Trotz starker Leistung reicht es nicht zum Titel für die DHC-Damen

Hockey Final Four : Enttäuschung — „nur“ Vize-Meister

Trotz einer starken kämpferischen Leistung reicht es letztlich nicht zum Titel für die DHC-Damen beim Final-Four in Krefeld.

Es war die größte Bühne für den nationalen Hockeysport. Das Endspiel um die Deutsche Feldhockey-Meisterschaft bot in Krefeld großartige und spannende Sport-Unterhaltung vor einem großen Publikum (3200 Zuschauer). Den Damen des Düsseldorfer HC war nach dem Finale allerdings nicht nach Freude und Stolz über eine tolle Leistung zumute. Das Team von Nico Sussenburger hatte erst nach Shoot-out gegen den Hamburger Club an der Alster mit 2:4 verloren.

Es war die Enttäuschung pur nach dem umgedrehten Ergebnis aus dem Hallen-Endspiel um den nationalen Titel gegen den selben Gegner. „Es ist der Wahnsinn, dass wir trotz des Verletzungspechs in den vergangenen Wochen das Finale erreicht haben“, sagte Lisa Steindor vom DHC nachdem bei ihr der erste Frust gewichen war. Sie hatte das Finale sogar mit einem Muskelfaserriss bestritten. „Ich bin trotzdem unglaublich stolz auf unsere Mannschaft.“ Für die Düsseldorferinnen wäre es der erste nationale Titel auf dem Feld gewesen, die Hamburgerinnen verteidigten ihren im Vorjahr erreichten Erfolg.

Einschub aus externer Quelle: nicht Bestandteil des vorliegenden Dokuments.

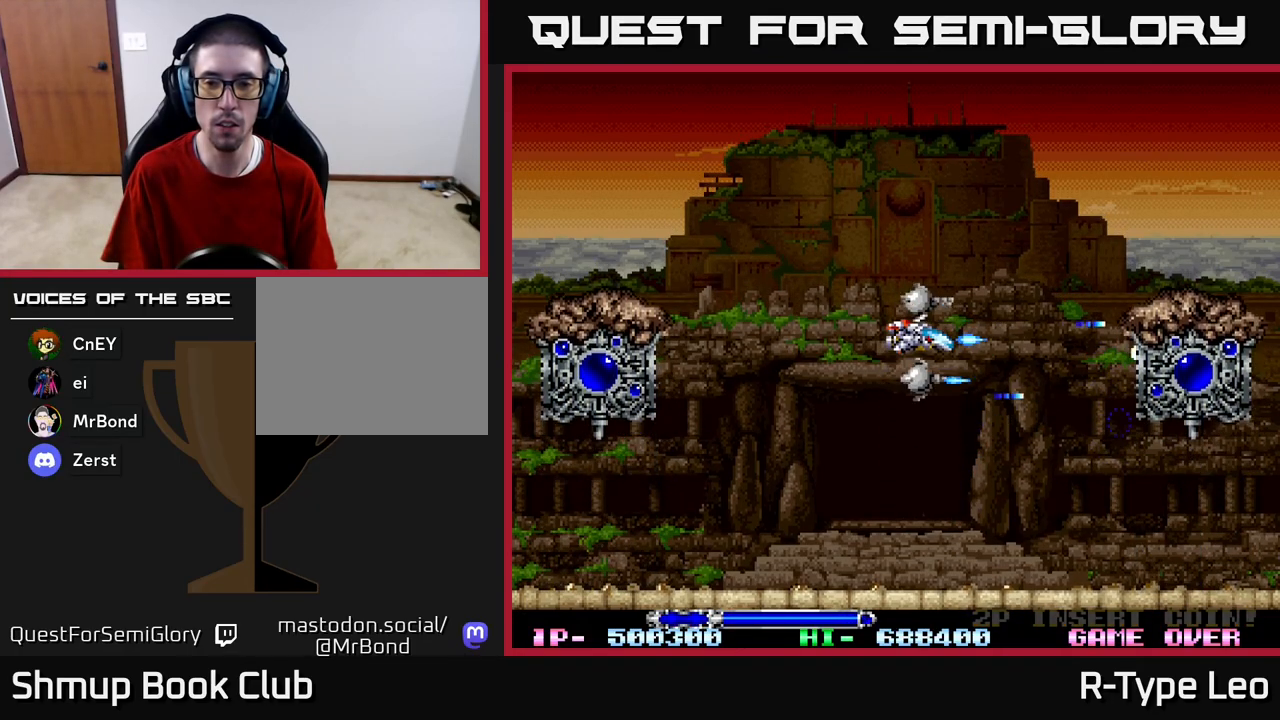
{"buttons": ["R2", "DPAD_UP"], "left_stick": "center", "right_stick": "center", "events": [[100, "DPAD_UP", "down"], [167, "DPAD_UP", "up"], [283, "DPAD_UP", "down"], [367, "DPAD_UP", "up"], [500, "DPAD_UP", "down"]]}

„Am Ende fehlte uns das Glück und die Gegnerinnen hatten einfach in diesem Finale die besseren Nerven“, sagte Nico Sussenburger. „Es ist schon ein wenig ungerecht, wenn eine ganze Saison dann in 60 Minuten entschieden wird. Letztlich sind wir zwar Vizemeister, aber auch als Zweiter der erste Verlierer.“ Aber der DHC-Trainer musste zugeben, dass der Club an der Alster den Titel verdient gewonnen hatte, weil dieser im Finale das Spiel gemacht hat und nur selten selbst in Gefahr gekommen war.

„Über die gesamte Spielzeit gesehen, hatte Alster sicher mehr Chancen. Aber wir hätten das Penaltyschießen offensiver mitgestalten müssen, da waren wir etwas zu mutlos“, sagte Sussenburger. „Ich bin aber mit der Gesamtleistung meines Teams sehr zufrieden, bedenkt man, dass wir heute fünf Spielerinnen im Team hatten, die kaum noch gehen konnten.“

Sabine Markert hatte
den DHC in Führung gebracht

Alster hatte von Beginn an in diesem Finale die Kontrolle und drückte den DHC hinten rein. Doch mit dem ersten Gegenangriff holte der DHC die erste Ecke (6.), die als Stechervariante zur zweiten führte. Die verwandelte Sabine Markert direkt halbhoch zum 1:0 (6.). Ein Ballverlust im Düsseldorfer Aufbau führte zu Beginn des zweiten Viertels zum Ausgleich, als Felicia Wiedermann mit der Rückhand über die rausstürzende Torfrau Nathalie Kubalski hinweg zum 1:1 (17.) traf.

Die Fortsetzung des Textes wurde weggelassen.